Department of Internal Medicine and Biomedical Research Institute, Pusan National University Hospital, Busan, Korea.
Department of Internal Medicine, Pusan National University School of Medicine, Yangsan, Korea.
Korean J Intern Med. 2024 Nov;39(6):898-905. doi: 10.3904/kjim.2024.111. Epub 2024 Oct 22.

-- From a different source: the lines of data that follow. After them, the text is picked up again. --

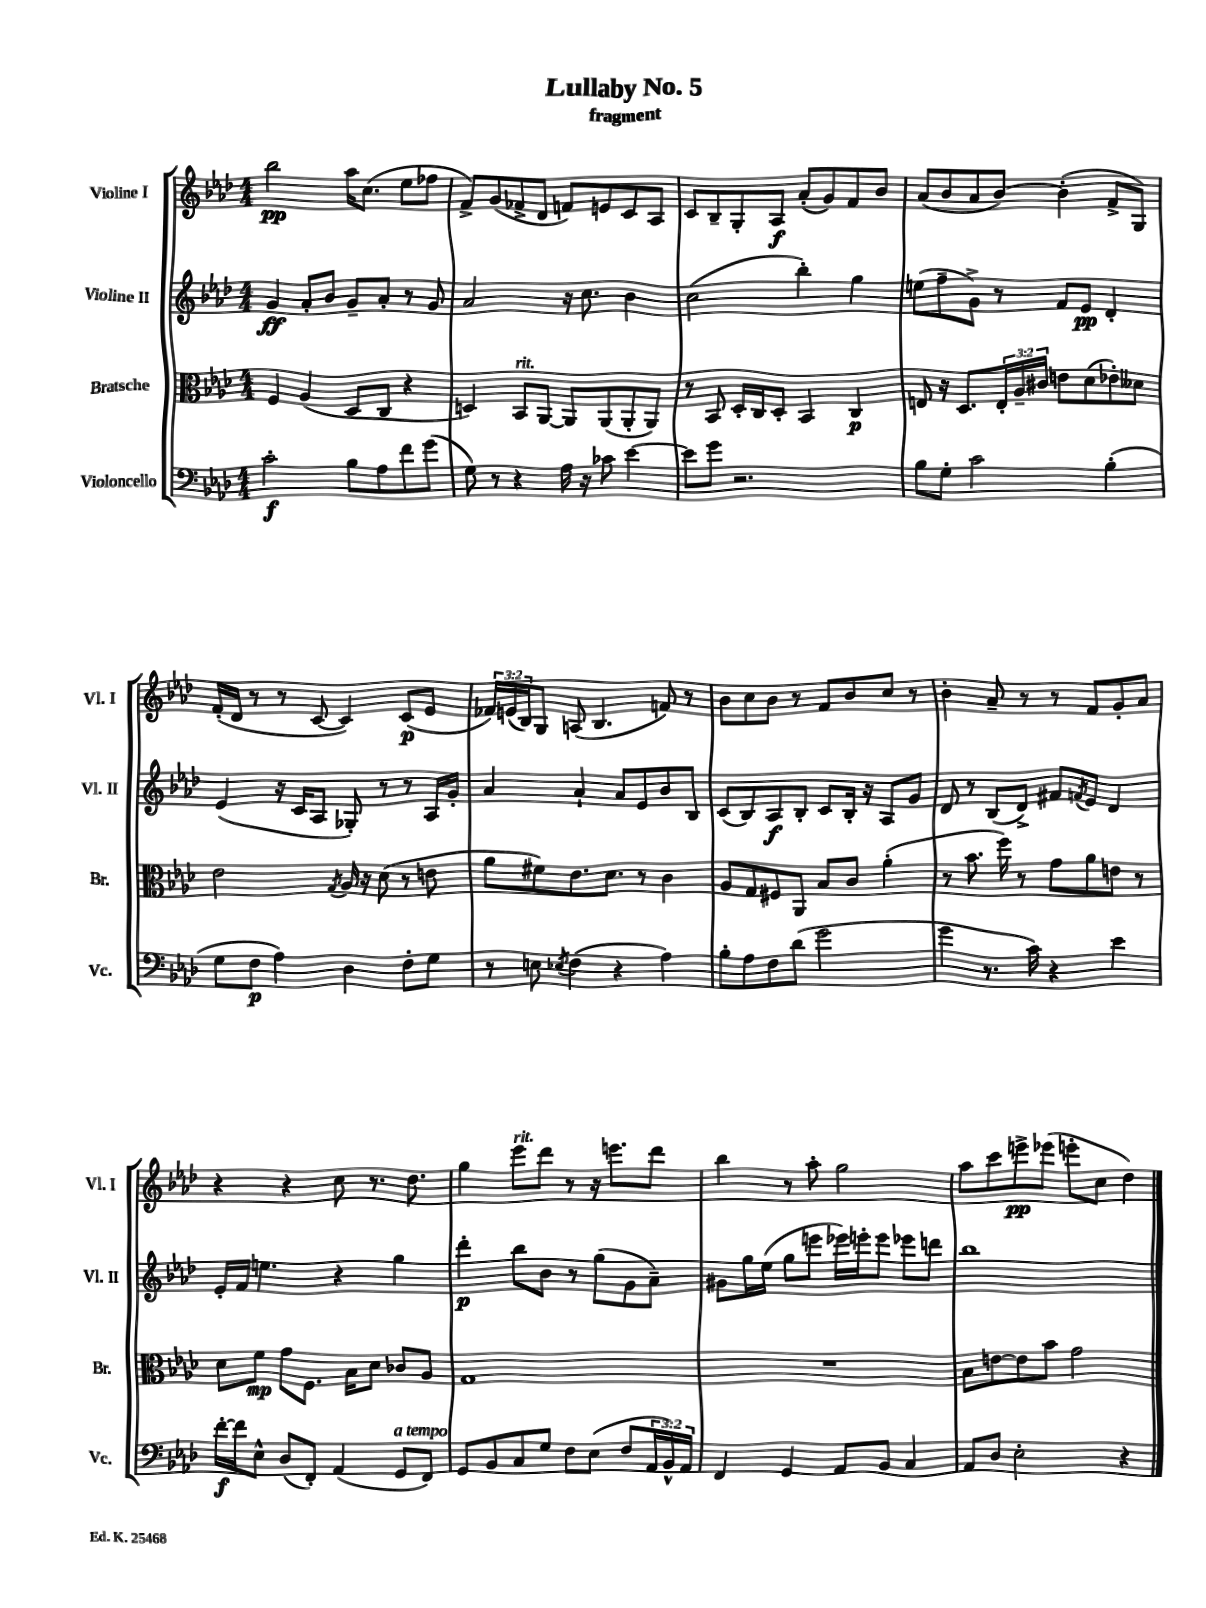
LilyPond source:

\header { title = "Lullaby No. 5" subtitle = "fragment" }
<<
\new StaffGroup <<
\new Staff = "s0" \with { instrumentName = "Violine I" shortInstrumentName = "Vl. I" } {
    \clef treble \key aes \major \numericTimeSignature \time 4/4 \override Staff.TupletNumber.text = #tuplet-number::calc-fraction-text
    bes''2\pp aes''16 c''8.( ees''8 fes''8 |
    f'8->) g'8( fes'8-> des'8 f'8) e'8 c'8 aes8 |
    c'8 bes8-- g8-. aes8\f aes'8-.( g'8) f'8 bes'8 |
    aes'8( bes'8 aes'8 bes'8~) bes'4-.( f'8-> g8) |
    f'16-.( des'16 r8 r8 c'8~ c'4) c'8\p( ees'8 |
    \tuplet 3/2 { fes'16) e'16( bes16) } g8 a8( bes4. f'8) r8 |
    bes'8 c''8 bes'8 r8 f'8 bes'8 c''8 r8 |
    bes'4-. aes'8-- r8 r8 f'8 g'8-. aes'8 |
    r4 r4 c''8 r8. des''8. |
    g''4 ees'''8^\markup { \italic "rit." } des'''8 r8 r16 e'''8. des'''8 |
    bes''4 r8 aes''8-. g''2 |
    aes''8 c'''8 e'''8->\pp ees'''8( e'''8-. c''8 des''4) \bar "|." |
}
\new Staff = "s1" \with { instrumentName = "Violine II" shortInstrumentName = "Vl. II" } {
    \clef treble \key aes \major \numericTimeSignature \time 4/4
    g'4\ff aes'8-. bes'8 g'8-- aes'8-. r8 g'8 |
    aes'2 r16 c''8. bes'4 |
    c''2( bes''4-.) g''4 |
    e''8( f''8-- g'8->) r8 f'8 ees'8\pp des'4-. |
    ees'4( r16 c'16 aes8 ges8-.) r8 r8 aes16 g'16-. |
    aes'4 aes'4-! aes'8 ees'8 bes'8 bes8 |
    c'8( bes8) aes8\f bes8-. c'8 bes16-. r16 aes8 g'8 |
    des'8 r8 bes8( des'8->) fis'8 \acciaccatura { f'8 } ees'8 des'4 |
    ees'16-. f'16 e''4. r4 g''4 |
    des'''4-.\p bes''8 bes'8 r8 g''8( g'8 aes'8--) |
    gis'8 g''16 ees''16( g''8 e'''8 ees'''16) e'''16-. e'''8 ees'''8 d'''8 |
    bes''1 \bar "|." |
}
\new Staff = "s2" \with { instrumentName = "Bratsche" shortInstrumentName = "Br." } {
    \clef alto \key aes \major \numericTimeSignature \time 4/4 \override Staff.TupletNumber.text = #tuplet-number::calc-fraction-text
    f4 aes4( des8 c8 r4 |
    d4) bes,8^\markup { \italic "rit." } aes,8~ aes,8 aes,8( aes,8-. aes,8) |
    r8 bes,8 des16-. c16 des8-. bes,4 c4\p |
    e8 r16 des8. \tuplet 3/2 { e16-. aes16-- cis'16 } e'8 des'8( ees'8-.) deses'8 |
    ees'2 \acciaccatura { g8 } aes16 r16 des'8( r8 e'8 |
    aes'8 fis'8) ees'8. des'8. r8 c'4 |
    aes8 g8 fis8 aes,8 bes8 c'8 aes'4-.( |
    r8 bes'8. f''16) r8 g'8 aes'8 e'8 r8 |
    des'8 f'8\mp g'8 f8. bes16 des'8 ces'8 aes8 |
    g1 |
    R1 |
    bes8 e'8~ e'8 bes'8 g'2 \bar "|." |
}
\new Staff = "s3" \with { instrumentName = "Violoncello" shortInstrumentName = "Vc." } {
    \clef bass \key aes \major \numericTimeSignature \time 4/4 \override Staff.TupletNumber.text = #tuplet-number::calc-fraction-text
    c'2-.\f bes8 aes8 f'8 g'8( |
    g8) r8 r4 aes16 r16 ces'8 ees'4~ |
    ees'8 g'8 r2. |
    bes8 g8-. c'2 bes4-.( |
    g8 f8\p aes4) des4 f8-. g8 |
    r8 e8 \acciaccatura { ees8 } f4( r4 aes4) |
    bes8-. aes8 f8 des'8( g'2 |
    g'4 r8. c'16) r4 ees'4 |
    f'16~-.\f f'16 ees8-^ des8( f,8-.) aes,4( g,8^\markup { \italic "a tempo" } f,8) |
    g,8 bes,8 c8 g8 f8 ees8( f8 \tuplet 3/2 { aes,16 bes,16-^) aes,16 } |
    f,4 g,4 aes,8 bes,8 c4 |
    aes,8 des8 ees2-. r4 \bar "|." |
}
>>
>>
\layout { \context { \Score \remove "Bar_number_engraver" } }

Diabetic nephropathy (DN), a leading cause of chronic kidney disease and end-stage kidney disease (ESKD), poses global health challenges given its increasing prevalence. DN increases the risk of mortality and cardiovascular events. Early identification and appropriate DN management are crucial. However, current diagnostic methods rely on general traditional markers, highlighting the need for DN-specific diagnostics. Metabolomics, the study of small molecules produced by metabolic activity, promises to identify specific biomarkers that distinguish DN from other kidney diseases, decode the underlying disease mechanisms, and predict the disease course. Profound changes in metabolic pathways are apparent in individuals with DN, alterations in the tricarboxylic acid cycle and amino acid and lipid metabolism, suggestive of mitochondrial dysfunction. Metabolomics aids prediction of chronic kidney disease progression; several metabolites serve as indicators of renal functional decline and the risk of ESKD. Integration of such information with other omics data will further enhance our understanding of DN, paving the way to personalized treatment. In summary, metabolomics and multi-omics offer valuable insights into DN and are promising diagnostic and prognostic tools.
糖尿病肾病(DN)是慢性肾脏病和终末期肾病(ESKD)的主要病因,由于其患病率不断增加,给全球健康带来了挑战。DN 增加了死亡和心血管事件的风险。早期识别和适当的 DN 管理至关重要。然而,目前的诊断方法依赖于一般的传统标志物,这突出了对 DN 特异性诊断的需求。代谢组学是研究代谢活动产生的小分子的科学,有望识别出区分 DN 与其他肾脏疾病的特异性生物标志物,揭示潜在的疾病机制,并预测疾病进程。DN 患者的代谢途径发生了深刻的变化,三羧酸循环以及氨基酸和脂质代谢发生改变,提示线粒体功能障碍。代谢组学有助于预测慢性肾脏病的进展;一些代谢物可作为肾功能下降和 ESKD 风险的指标。将此类信息与其他组学数据相结合,将进一步加深我们对 DN 的理解,为个性化治疗铺平道路。总之,代谢组学和多组学为 DN 提供了有价值的见解,是有前途的诊断和预后工具。